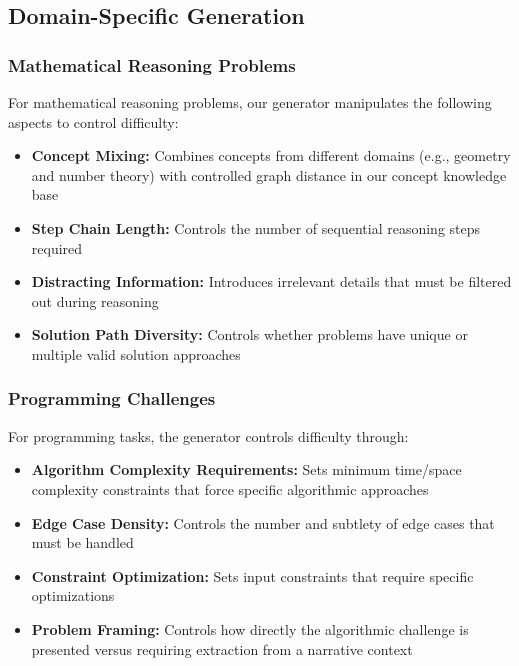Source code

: \subsection{Domain-Specific Generation}

\subsubsection{Mathematical Reasoning Problems}

For mathematical reasoning problems, our generator manipulates the following aspects to control difficulty:

\begin{itemize}
    \item \textbf{Concept Mixing:} Combines concepts from different domains (e.g., geometry and number theory) with controlled graph distance in our concept knowledge base
    \item \textbf{Step Chain Length:} Controls the number of sequential reasoning steps required
    \item \textbf{Distracting Information:} Introduces irrelevant details that must be filtered out during reasoning
    \item \textbf{Solution Path Diversity:} Controls whether problems have unique or multiple valid solution approaches
\end{itemize}

\subsubsection{Programming Challenges}

For programming tasks, the generator controls difficulty through:

\begin{itemize}
    \item \textbf{Algorithm Complexity Requirements:} Sets minimum time/space complexity constraints that force specific algorithmic approaches
    \item \textbf{Edge Case Density:} Controls the number and subtlety of edge cases that must be handled
    \item \textbf{Constraint Optimization:} Sets input constraints that require specific optimizations
    \item \textbf{Problem Framing:} Controls how directly the algorithmic challenge is presented versus requiring extraction from a narrative context
\end{itemize}

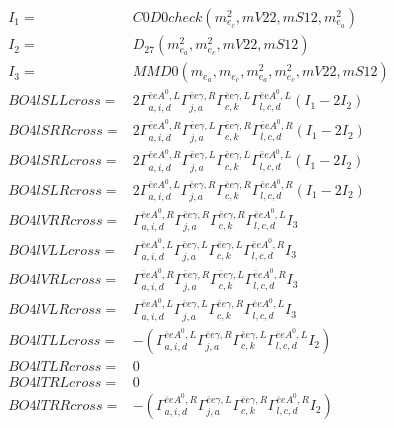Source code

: \documentclass[A4,landscape]{article}
\begin{document}
\begin{align} 
I_1 = & C0D0check(m^2_{e_{{c}}}, mV22, mS12, m^2_{e_{{a}}}) \\ 
I_2 = & D_{27}(m^2_{e_{{a}}}, m^2_{e_{{c}}}, mV22, mS12) \\ 
I_3 = & MMD0(m_{e_{{a}}}, m_{e_{{c}}}, m^2_{e_{{a}}}, m^2_{e_{{c}}}, mV22, mS12) \\ 
  BO4lSLLcross= & 2  \Gamma^{\bar{e}e A^0 ,L}_{a, i, d} \Gamma^{\bar{e}e \gamma ,R}_{j, a} \Gamma^{\bar{e}e \gamma ,L}_{c, k} \Gamma^{\bar{e}e A^0 ,L}_{l, c, d} (I_1 - 2 I_2) \\ 
  BO4lSRRcross= & 2  \Gamma^{\bar{e}e A^0 ,R}_{a, i, d} \Gamma^{\bar{e}e \gamma ,L}_{j, a} \Gamma^{\bar{e}e \gamma ,R}_{c, k} \Gamma^{\bar{e}e A^0 ,R}_{l, c, d} (I_1 - 2 I_2) \\ 
  BO4lSRLcross= & 2  \Gamma^{\bar{e}e A^0 ,R}_{a, i, d} \Gamma^{\bar{e}e \gamma ,L}_{j, a} \Gamma^{\bar{e}e \gamma ,L}_{c, k} \Gamma^{\bar{e}e A^0 ,L}_{l, c, d} (I_1 - 2 I_2) \\ 
  BO4lSLRcross= & 2  \Gamma^{\bar{e}e A^0 ,L}_{a, i, d} \Gamma^{\bar{e}e \gamma ,R}_{j, a} \Gamma^{\bar{e}e \gamma ,R}_{c, k} \Gamma^{\bar{e}e A^0 ,R}_{l, c, d} (I_1 - 2 I_2) \\ 
  BO4lVRRcross= &  \Gamma^{\bar{e}e A^0 ,R}_{a, i, d} \Gamma^{\bar{e}e \gamma ,R}_{j, a} \Gamma^{\bar{e}e \gamma ,R}_{c, k} \Gamma^{\bar{e}e A^0 ,L}_{l, c, d} I_3 \\ 
  BO4lVLLcross= &  \Gamma^{\bar{e}e A^0 ,L}_{a, i, d} \Gamma^{\bar{e}e \gamma ,L}_{j, a} \Gamma^{\bar{e}e \gamma ,L}_{c, k} \Gamma^{\bar{e}e A^0 ,R}_{l, c, d} I_3 \\ 
  BO4lVRLcross= &  \Gamma^{\bar{e}e A^0 ,R}_{a, i, d} \Gamma^{\bar{e}e \gamma ,R}_{j, a} \Gamma^{\bar{e}e \gamma ,L}_{c, k} \Gamma^{\bar{e}e A^0 ,R}_{l, c, d} I_3 \\ 
  BO4lVLRcross= &  \Gamma^{\bar{e}e A^0 ,L}_{a, i, d} \Gamma^{\bar{e}e \gamma ,L}_{j, a} \Gamma^{\bar{e}e \gamma ,R}_{c, k} \Gamma^{\bar{e}e A^0 ,L}_{l, c, d} I_3 \\ 
  BO4lTLLcross= & -( \Gamma^{\bar{e}e A^0 ,L}_{a, i, d} \Gamma^{\bar{e}e \gamma ,R}_{j, a} \Gamma^{\bar{e}e \gamma ,L}_{c, k} \Gamma^{\bar{e}e A^0 ,L}_{l, c, d} I_2) \\ 
  BO4lTLRcross= & 0 \\ 
  BO4lTRLcross= & 0 \\ 
  BO4lTRRcross= & -( \Gamma^{\bar{e}e A^0 ,R}_{a, i, d} \Gamma^{\bar{e}e \gamma ,L}_{j, a} \Gamma^{\bar{e}e \gamma ,R}_{c, k} \Gamma^{\bar{e}e A^0 ,R}_{l, c, d} I_2) \\ 
\end{align} 
\end{document}
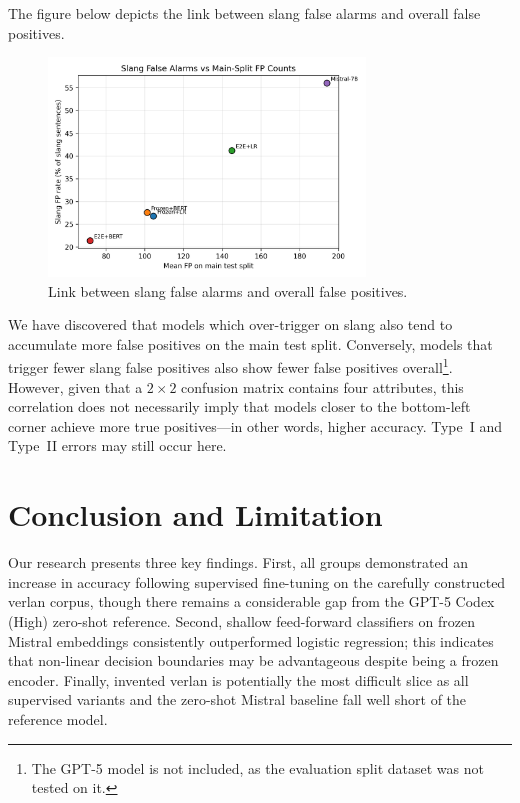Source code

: \documentclass[12pt]{article}
\begin{document}
The figure below depicts the link between slang false alarms and overall false positives.

\begin{figure}[H]
    \centering
    \includegraphics[width=0.75\textwidth]{figures/slang_fp_vs_main_fp.png}
    \caption{Link between slang false alarms and overall false positives.}
    \label{fig:slang-fp-correlation}
\end{figure}

We have discovered that models which over-trigger on slang also tend to accumulate more false positives on the main test split. 
Conversely, models that trigger fewer slang false positives also show fewer false positives overall\footnote{The GPT-5 model is not included, as the evaluation split dataset was not tested on it.}. 
However, given that a $2 \times 2$ confusion matrix contains four attributes, this correlation does not necessarily imply that models closer to the bottom-left corner achieve more true positives\;---\;in other words, higher accuracy. 
Type~I and Type~II errors may still occur here.

\section{Conclusion and Limitation}

Our research presents three key findings. First, all groups demonstrated an increase in accuracy following supervised fine-tuning on the carefully constructed verlan corpus, though there remains a considerable gap from the GPT-5 Codex (High) zero-shot reference. Second, shallow feed-forward classifiers on frozen Mistral embeddings consistently outperformed logistic regression; this indicates that non-linear decision boundaries may be advantageous despite being a frozen encoder. Finally, invented verlan is potentially the most difficult slice as all supervised variants and the zero-shot Mistral baseline fall well short of the reference model.
\end{document}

◇ ◇ ◇ ◇ ◇ ◇ ◇

## TASK
In the material above, the line with "Our research presents" marks the start. Print it and every line after it through the last, exactly.

## SOLUTION
Our research presents three key findings. First, all groups demonstrated an increase in accuracy following supervised fine-tuning on the carefully constructed verlan corpus, though there remains a considerable gap from the GPT-5 Codex (High) zero-shot reference. Second, shallow feed-forward classifiers on frozen Mistral embeddings consistently outperformed logistic regression; this indicates that non-linear decision boundaries may be advantageous despite being a frozen encoder. Finally, invented verlan is potentially the most difficult slice as all supervised variants and the zero-shot Mistral baseline fall well short of the reference model.
\end{document}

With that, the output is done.